日本人の朝のはじまりに寄り添ってきた朝ドラこと連続テレビ小説。その歴史は1961年から64年間にも及びます。毎日、15分、泣いたり笑ったり憤ったり、ドラマの登場人物のエネルギーが朝ご飯のようになる。そんな朝ドラを毎週月曜から金曜までチェックし、当日の感想や情報をお届けします。朝ドラに関する著書を2冊上梓し、レビューを10年続けてきた著者による「読んだらもっとドラマが見たくなる」そんな連載です。本日は第126回(2025年9月22日放送)の「あんぱん」レビューです。(ライター 木俣 冬)
嵩はマザコン?「登美子さんとのぶはよう似ちゅうねえ」
週初めはトピックスがギュウギュウに中身が詰まっていた。「愛と勇気だけが友達さ」(演出:柳川強)はついに最終週。あと5回しかない。
- ・トピックス1 登美子、ミュージカル「怪傑アンパンマン」を見ていた。
- ・トピックス2 脚本協力の三谷昌登、編集者役で出演。
- ・トピックス3 羽多子の名台詞
- ・トピックス4 名優・石橋蓮司、あんぱんまんのセリフを語る。
のぶ(今田美桜)が撮った客席の写真を見たら、登美子(松嶋菜々子)が笑って映っていた。実は『怪傑アンパンマン』を羽多子(江口のりこ)に誘われてこっそり見に来ていたのだ。
こんなに素直に笑っている母をはじめて見た嵩(北村匠海)が驚いていると、誰よりも嵩のファンかもしれないと、羽多子は言う。
観劇の次に羽多子は登美子に一緒に高知旅行に行こうと誘う。
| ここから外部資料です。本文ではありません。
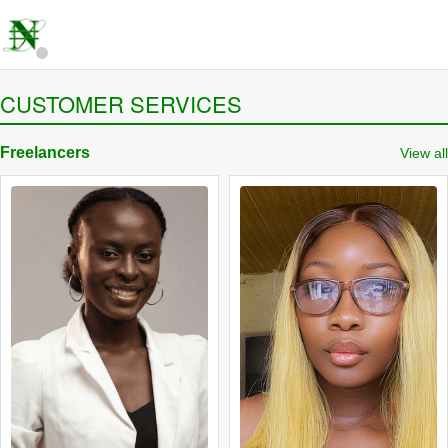
CUSTOMER SERVICES
Freelancers
View all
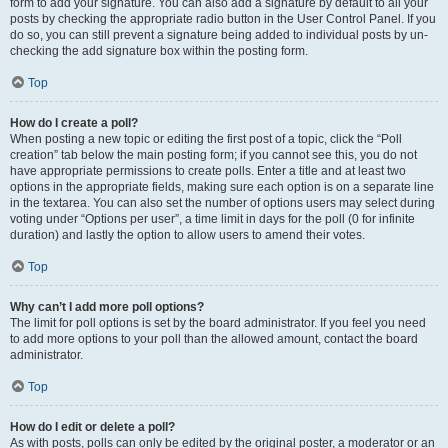
form to add your signature. You can also add a signature by default to all your
posts by checking the appropriate radio button in the User Control Panel. If you
do so, you can still prevent a signature being added to individual posts by un-
checking the add signature box within the posting form.
Top
How do I create a poll?
When posting a new topic or editing the first post of a topic, click the “Poll
creation” tab below the main posting form; if you cannot see this, you do not
have appropriate permissions to create polls. Enter a title and at least two
options in the appropriate fields, making sure each option is on a separate line
in the textarea. You can also set the number of options users may select during
voting under “Options per user”, a time limit in days for the poll (0 for infinite
duration) and lastly the option to allow users to amend their votes.
Top
Why can’t I add more poll options?
The limit for poll options is set by the board administrator. If you feel you need
to add more options to your poll than the allowed amount, contact the board
administrator.
Top
How do I edit or delete a poll?
As with posts, polls can only be edited by the original poster, a moderator or an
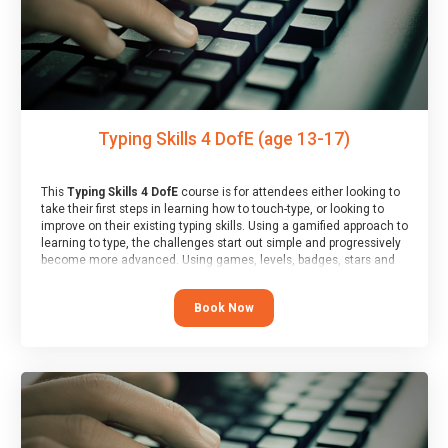
Typing Skills 4 DofE (age 13-17)
This
Typing Skills 4 DofE
course is for attendees either looking to
take their first steps in learning how to touch-type, or looking to
improve on their existing typing skills. Using a gamified approach to
learning to type, the challenges start out simple and progressively
become more advanced. Using games, levels, badges, stars and
leader boards, attendees learn to type interactively, building up
their muscle memory and increasing accuracy and word-speed.
Book Now
Note that unlike courses from other providers, these weekly
sessions are led by a LIVE!, remote tutor who is able to provide
attendees guidance in real-time, along with progress reviews
during the sessions.
At the end of the course, you will receive a Spark4Kids certificate
and a Skills Assessor report will be submitted to the Duke of
Edinburgh towards your eventual skills award.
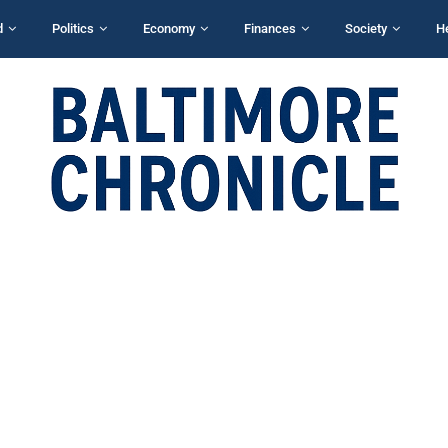
d
Politics
Economy
Finances
Society
H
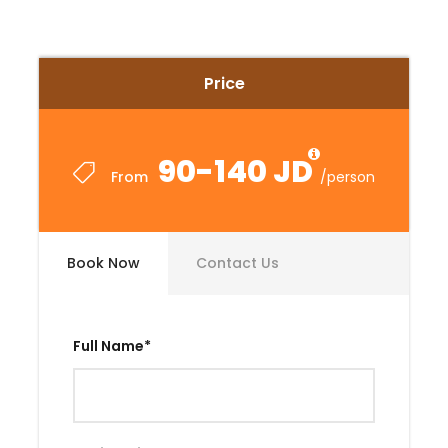
Price
90-140 JD
From
/person
Book Now
Contact Us
Full Name
*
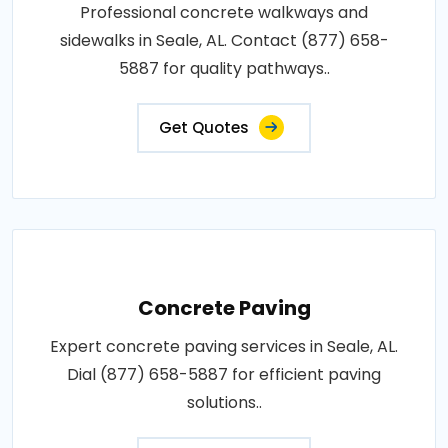
Professional concrete walkways and
sidewalks in Seale, AL. Contact (877) 658-
5887 for quality pathways..
Get Quotes
Concrete Paving
Expert concrete paving services in Seale, AL.
Dial (877) 658-5887 for efficient paving
solutions..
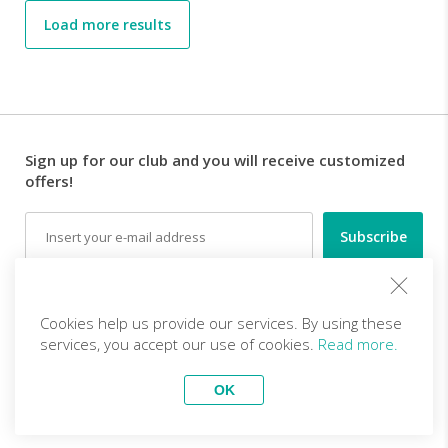
Load more results
Sign up for our club and you will receive customized
offers!
Email
Follow us
Cookies help us provide our services. By using these
services, you accept our use of cookies.
Read more.
EN (EUR)
Become a partner
OK
Top Trips
vivitravels.com a brand of
Kframe Interactive S.A.
Body, Mind & Soul - Ghats to
Atacama desert photography
Golden Temple (All Inclusive
tour in Chile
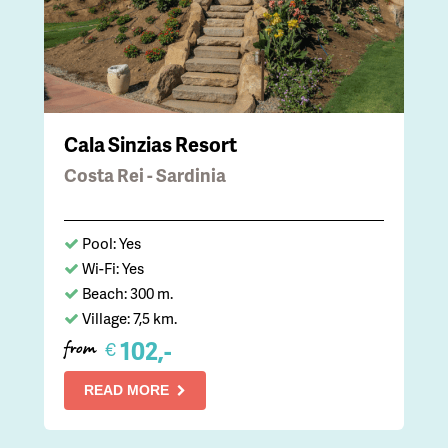
Cala Sinzias Resort
Costa Rei - Sardinia
Pool: Yes
Wi-Fi: Yes
Beach: 300 m.
Village: 7,5 km.
102,-
€
from
READ MORE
登美子は相変わらず皮肉屋で渋るが、旅行に誘われてまんざらでもないらしい。
ちょうどそこへ嵩の担当編集者・大宮幸也(三谷昌登)が原稿を取りに来て、アンパンマンが親御さんや児童文学の評論家から評判がよくないとのぶに伝える。それを登美子が聞いていて怒り出し、アンパンマンの理念を熱く語り出した。
「作家が魂をこめた作品を批判するなら、正々堂々と自分の意見としておっしゃい。ひきょう者」と編集者をとっちめた登美子を見て、「登美子さんとのぶはよう似ちゅうねえ」と羽多子。
嵩を誰よりも気にしているのはのぶと登美子であろうと羽多子は、同じ母として感じているのだろう。この理屈でいうと、嵩は登美子に似たのぶを好きになったということではないか。いわゆるマザコンみたいだが、そこを考え始めるとややこしくなるのでさておきたい。